The earthquake was a recorded as having a maximum intensity of very strong (MMI VIII), shaking both northern Thailand and Myanmar in the evening. People in many northern provinces (including Chiang Rai, Chiang Mai, and Lampang) sensed the quake. Windows, walls and roads as well as temples all suffered damage from the quake. Originally no casualties were reported, but later there were news reports of one death and several injuries. It was the strongest earthquake ever recorded in Thailand according to National Disaster Warning Center Director Somsak Khaosuwan.

Chiang Rai International Airport, located near the epicenter, immediately evacuated people from its terminal. Airport general manager Damrong Klongakara said the runway and flights had not been affected by the quake. Even so, the airport was closed for a while.

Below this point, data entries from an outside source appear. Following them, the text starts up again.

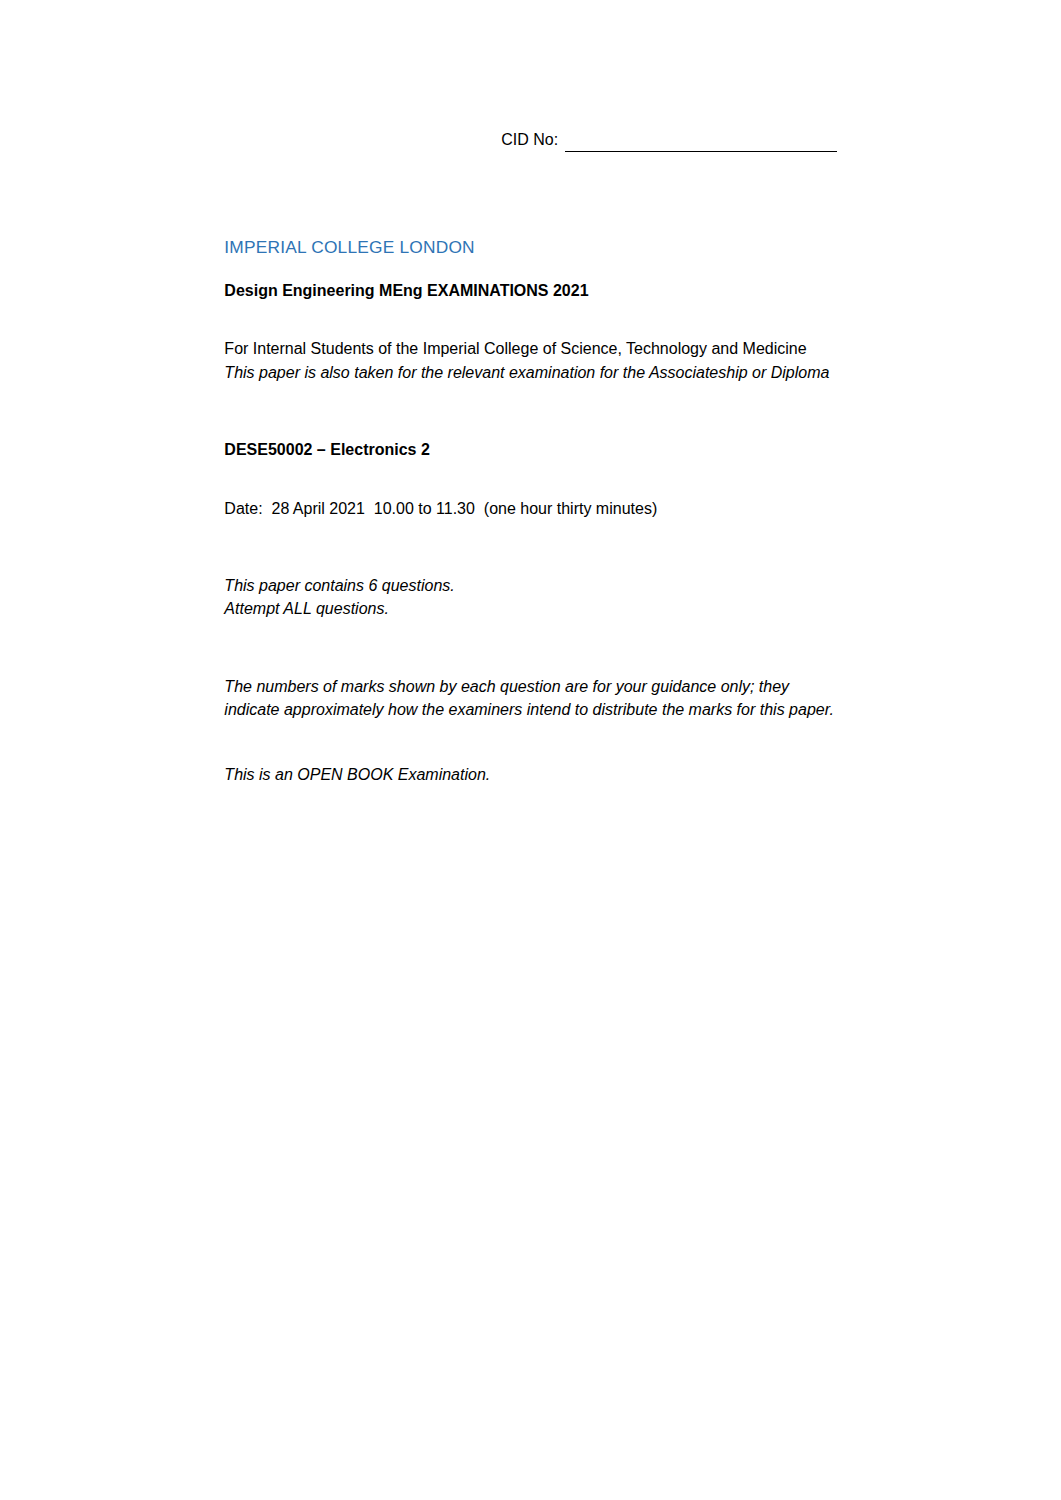CID No:
IMPERIAL COLLEGE LONDON
Design Engineering MEng EXAMINATIONS 2021
For Internal Students of the Imperial College of Science, Technology and Medicine
This paper is also taken for the relevant examination for the Associateship or Diploma
DESE50002 – Electronics 2
Date: 28 April 2021 10.00 to 11.30 (one hour thirty minutes)
This paper contains 6 questions.
Attempt ALL questions.
The numbers of marks shown by each question are for your guidance only; they indicate approximately how the examiners intend to distribute the marks for this paper.
This is an OPEN BOOK Examination.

In Phan district of Chiang Rai, a road was split by serious cracks. A Buddha statue's head at the Udomwaree Temple fell off due to the quake and a residential building of the temple suffered exterior cracks and ceiling damage.

A Chiang Rai police officer reported that goods in shops were scattered, cracks appeared in buildings, and some provincial roads proved to have "large cracks".

In Bangkok, tall buildings swayed as the earthquake occurred. Tremors were felt as far away as in Yangon, Myanmar.

An economist estimated the damage of this earthquake to be 2 billion baht (US$61.8 million).